前を行くドラクールは肩越しにリュユージュを振り返り、彼の顔を見る。

「ただ、僕の母親って物凄い歪んだ女性(ヒト)でね。彼女は期待や予想に反する行動しか取らないんだよ、悪い意味で。だからこんな名前なんだと思う。」

しかしリュユージュは正面を見据えたままで話し続けており、ドラクールと視線を合わせなかった。

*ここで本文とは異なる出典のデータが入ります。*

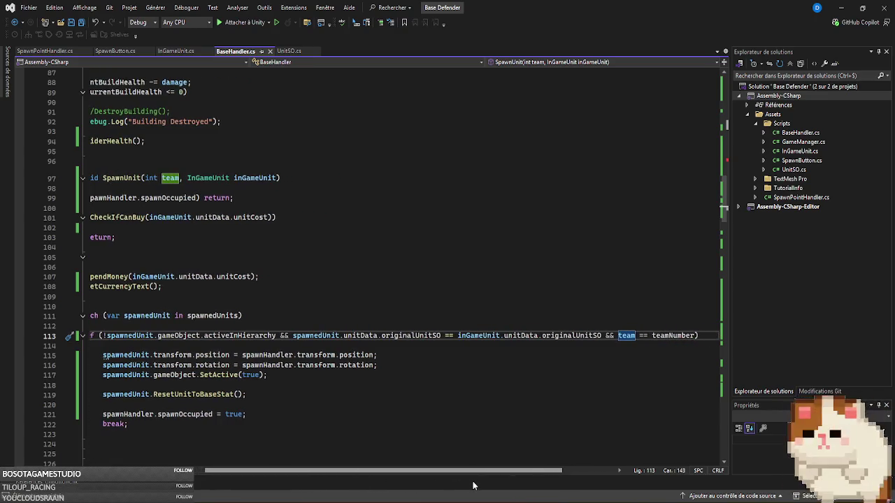
pyautogui.hscroll(-2, 345, 472)
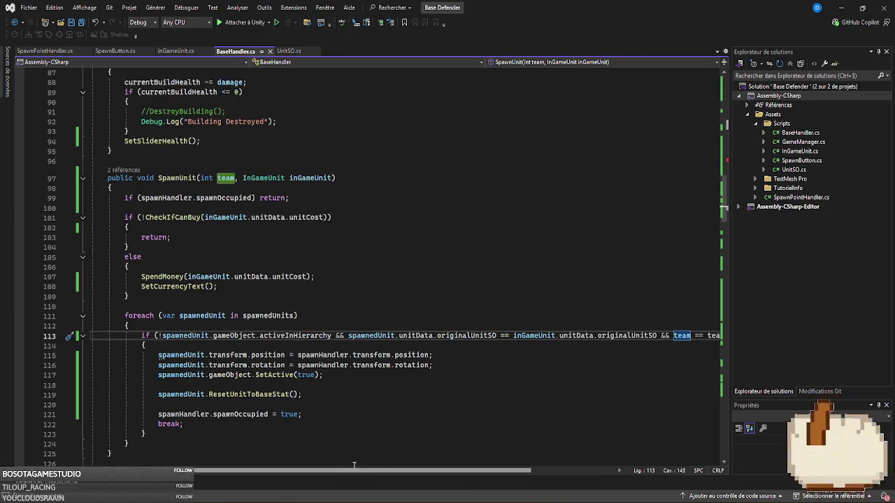
pyautogui.press('alt+Tab')
pyautogui.press('alt+Tab')
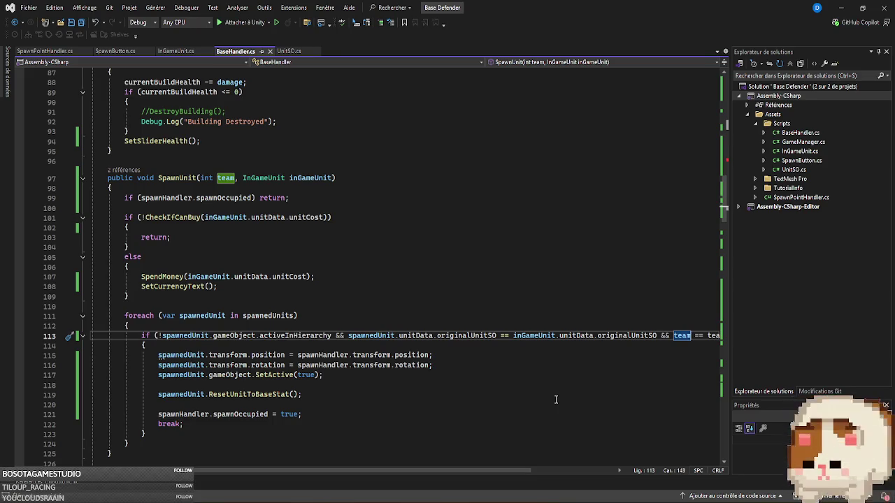
# - Change the line 73 call to SpawnUnit(unit.teamNumber, unit) and save BaseHandler.cs
pyautogui.scroll(7, 556, 399)
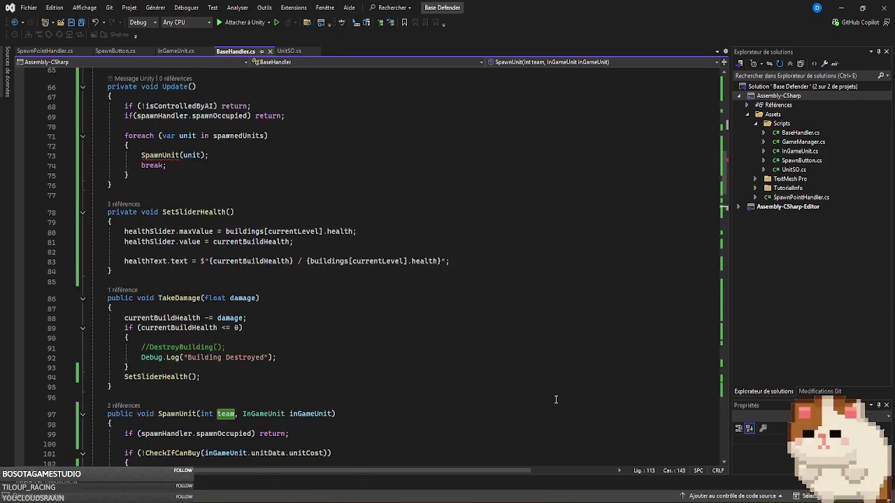
pyautogui.scroll(3, 556, 399)
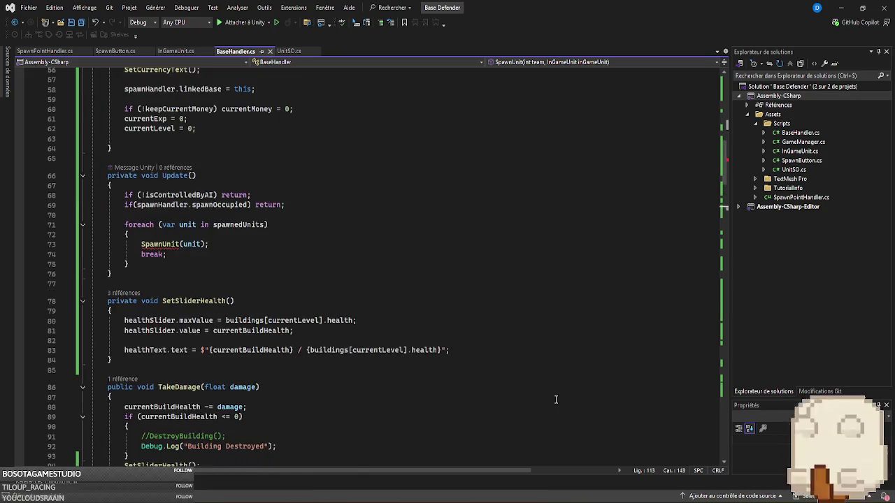
pyautogui.click(182, 244)
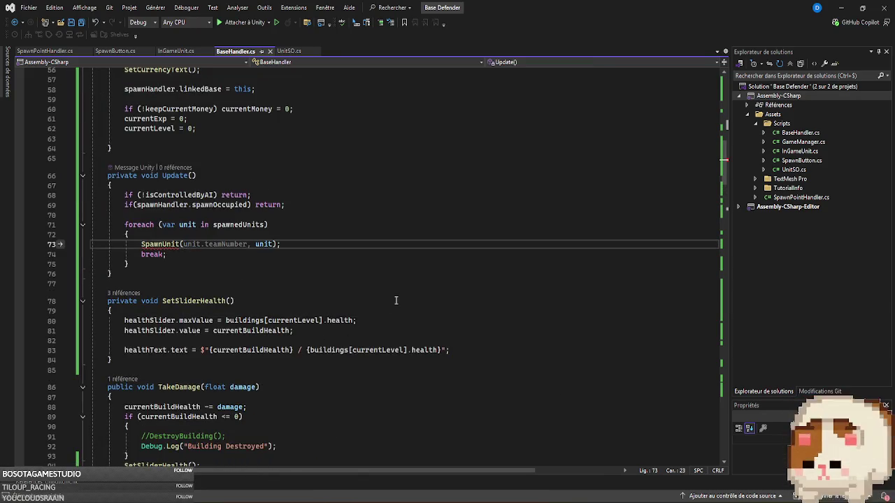
pyautogui.press('Tab')
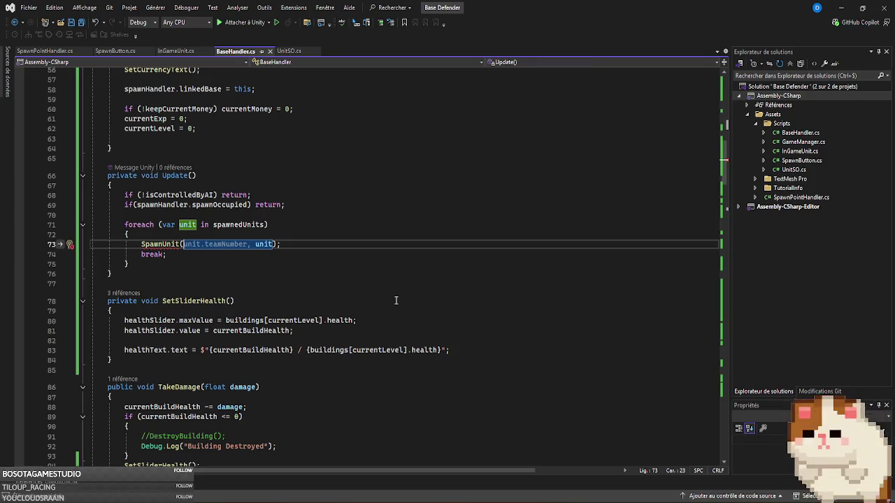
pyautogui.press('Tab')
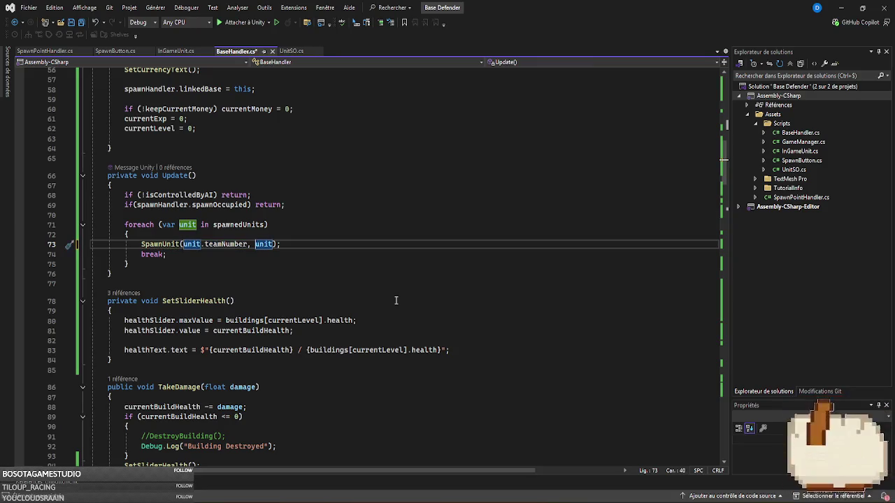
pyautogui.scroll(2, 396, 301)
pyautogui.press('ctrl+s')
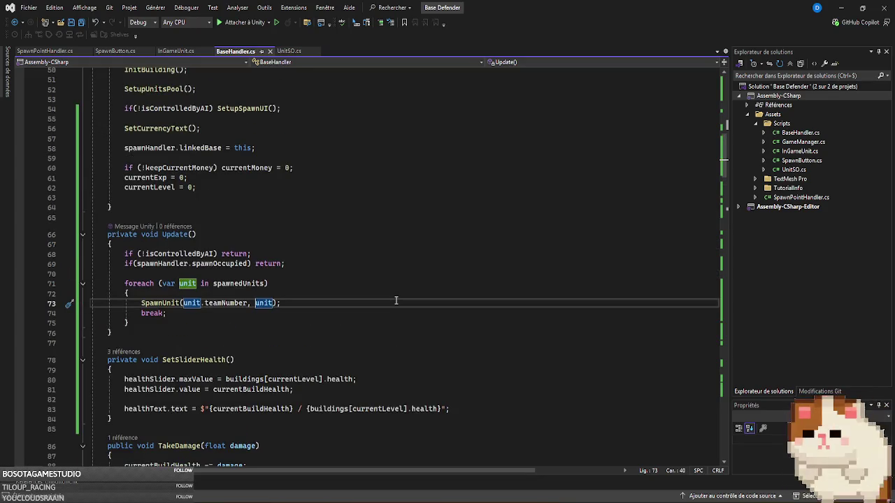
pyautogui.moveTo(162, 303)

「まあ、僕はそんな彼女の更に少し斜め上を行くのが好きなんだけど。」

「ああ。本当、そうだな。」

ドラクールは酷く呆れた表情で、力なく頷いた。






「ところで、さっき言ってた『アルカード』って?」

「俺の名前を知ってるか?ま、アナグラムみたいなもんだな。」

「ふうん。」

リュユージュは頭の中で『Alucard』と綴り、納得した様に頷いた。

「それにしても、君って凄く綺麗だよね。」

「…。は?」

ドラクールは眉間に皺を寄せ、警戒心を丸出しにした表情を見せた。

「その髪。瞳も。」

それを聞いた彼は益々、眉間に深い皺を寄せる。

「何でだよ、何処がだ。気持ち悪ィだろ、真っ黒で。」

ドラクールは体裁が悪くなり、リュユージュから目を逸らした。



「気持ち悪くなんかない。黒の髪も瞳も初めて見たけど、本当に綺麗だと思うよ。」



静穏で確然としたリュユージュの口調はとても軽挙とは思えず、更に偽善も感じられなかった。虚心そのものである事を、翡翠色の瞳が物語っていた。

その様に、ドラクールは空を仰いで失笑する。

「お前、変な奴だな。」

「何でかな。それ、良く言われる。」

「何でもなにも、変な奴だからだろ。」

「悪かったね。」

爽涼な旭光が、二人を照らしていた。